◆ **EXERCISE BRIEF**: Rewrite the lines from the line containing "Обладателями премии стали" up to and including the line containing "Поделиться в Telegram", putting "награды" in place of "премии" everywhere it occurs and leaving everything else unchanged.

Content starts

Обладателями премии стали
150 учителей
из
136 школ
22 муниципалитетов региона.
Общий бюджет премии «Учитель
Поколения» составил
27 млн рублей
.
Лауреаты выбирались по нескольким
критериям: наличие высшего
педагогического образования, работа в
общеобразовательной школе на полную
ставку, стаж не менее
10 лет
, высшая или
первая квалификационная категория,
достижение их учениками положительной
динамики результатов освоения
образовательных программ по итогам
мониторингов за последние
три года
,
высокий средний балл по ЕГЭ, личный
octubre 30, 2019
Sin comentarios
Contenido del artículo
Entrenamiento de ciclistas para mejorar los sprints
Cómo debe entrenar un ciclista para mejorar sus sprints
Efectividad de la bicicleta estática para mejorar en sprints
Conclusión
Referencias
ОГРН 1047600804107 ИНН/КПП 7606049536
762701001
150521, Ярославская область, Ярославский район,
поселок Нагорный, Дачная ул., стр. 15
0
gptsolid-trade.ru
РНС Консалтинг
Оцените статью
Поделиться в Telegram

Content ends
Content starts

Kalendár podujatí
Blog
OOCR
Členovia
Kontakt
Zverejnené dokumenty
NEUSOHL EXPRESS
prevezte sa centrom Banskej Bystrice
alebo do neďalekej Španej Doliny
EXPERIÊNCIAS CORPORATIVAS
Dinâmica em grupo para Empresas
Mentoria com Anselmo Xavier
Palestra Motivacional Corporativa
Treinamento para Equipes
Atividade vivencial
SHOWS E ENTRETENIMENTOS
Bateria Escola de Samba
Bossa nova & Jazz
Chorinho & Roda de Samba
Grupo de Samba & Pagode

Content ends

◆ **RESULT FOR THIS TASK**:
Обладателями награды стали
150 учителей
из
136 школ
22 муниципалитетов региона.
Общий бюджет награды «Учитель
Поколения» составил
27 млн рублей
.
Лауреаты выбирались по нескольким
критериям: наличие высшего
педагогического образования, работа в
общеобразовательной школе на полную
ставку, стаж не менее
10 лет
, высшая или
первая квалификационная категория,
достижение их учениками положительной
динамики результатов освоения
образовательных программ по итогам
мониторингов за последние
три года
,
высокий средний балл по ЕГЭ, личный
octubre 30, 2019
Sin comentarios
Contenido del artículo
Entrenamiento de ciclistas para mejorar los sprints
Cómo debe entrenar un ciclista para mejorar sus sprints
Efectividad de la bicicleta estática para mejorar en sprints
Conclusión
Referencias
ОГРН 1047600804107 ИНН/КПП 7606049536
762701001
150521, Ярославская область, Ярославский район,
поселок Нагорный, Дачная ул., стр. 15
0
gptsolid-trade.ru
РНС Консалтинг
Оцените статью
Поделиться в Telegram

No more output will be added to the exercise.